It is without a doubt that Schleiermacher falls outside the realms of biblical orthodoxy. To deny, as he did, the key doctrines of Christology lands a person square in liberal Protestantism. His hermeneutical method laid the foundation for modern day hermeneutics, but Schleiermacher attempted to get inside the mind of the author even to the point of understanding more of what the author meant than he knew himself. This, to simply state, is an impossible task.

So why an appreciation for this man? My friend Madison Grace once made the comment that heretics never set out to become a heretic.[4] In other words, I do not believe Arius woke up and thought how he would destroy the divinity of Christ and lead a revolt of sorts against the early church. Rather, it seems that he was attempting to find a balance between the divine nature of Jesus, his manhood, and how God could become man. I think the same can be said of Schleiermacher. While reading some of his works and seeing how his mind came to the conclusion of subjects, it appears that he set out to understand and interpret the biblical text with an edification for the local church as best he could. This, I believe, is evidenced by his many stints at preaching.
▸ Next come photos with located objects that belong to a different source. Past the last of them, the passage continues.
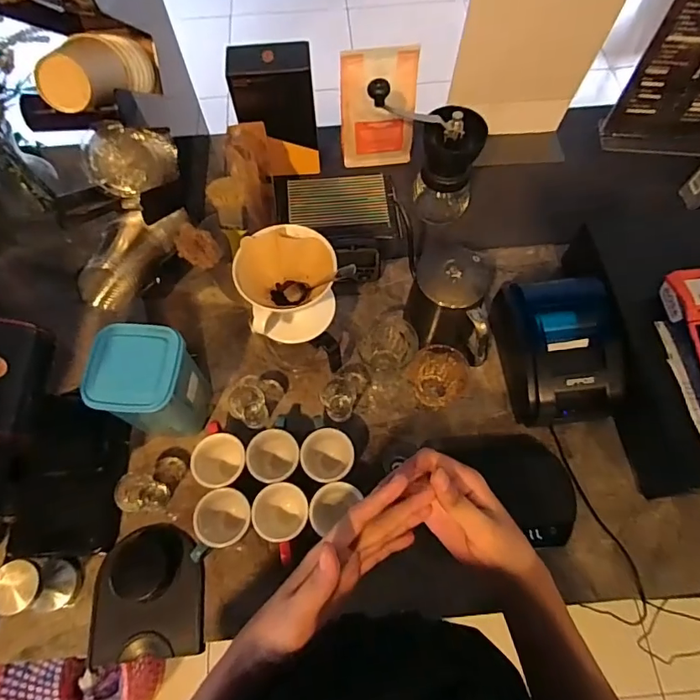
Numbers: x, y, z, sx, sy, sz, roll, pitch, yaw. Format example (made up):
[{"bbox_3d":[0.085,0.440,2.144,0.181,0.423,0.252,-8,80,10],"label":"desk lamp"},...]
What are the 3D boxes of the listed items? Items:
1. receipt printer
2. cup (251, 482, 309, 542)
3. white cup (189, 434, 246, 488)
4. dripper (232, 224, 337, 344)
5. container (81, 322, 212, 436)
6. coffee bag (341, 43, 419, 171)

I believe a certain level of appreciation can be given to Schleiermacher in the sense that we can appreciate his devotion to the Scriptures and the local church, and flatly reject what he espoused in his preaching. It is sad to see that, as devoted as he was to the Scriptures, the influence of German Romanticism and Immanuel Kant kindled within him a more philosophical understanding of biblical texts rather than allowing the texts to speak for themselves.

[1] Friedrich Schleiermacher, The Life of Schleiermacher as Unfolded in His Autobiography and Letters (trans. Frederica Rowan; London: Smith, Elder and Co., 1860), 1.

[2] “I conceived the idea that all the ancient authors, and with them the whole of ancient history, were supposititious. The only reason, indeed, that I had for this belief, was that I was not acquainted with any proofs of their genuineness, and that all I knew about them seemed to me disjointed and unreal.” Friedrich Schleiermacher, The Life of Schleiermacher as Unfolded in His Autobiography and Letters (trans. Frederica Rowan; London: Smith, Elder and Co., 1860), 11.

[3] Schleiermacher, Life of Schleiermacher, 46 – 47.

[4] Joseph Smith, the founder of the Latter Day Saints, is exempt from this list for many reasons.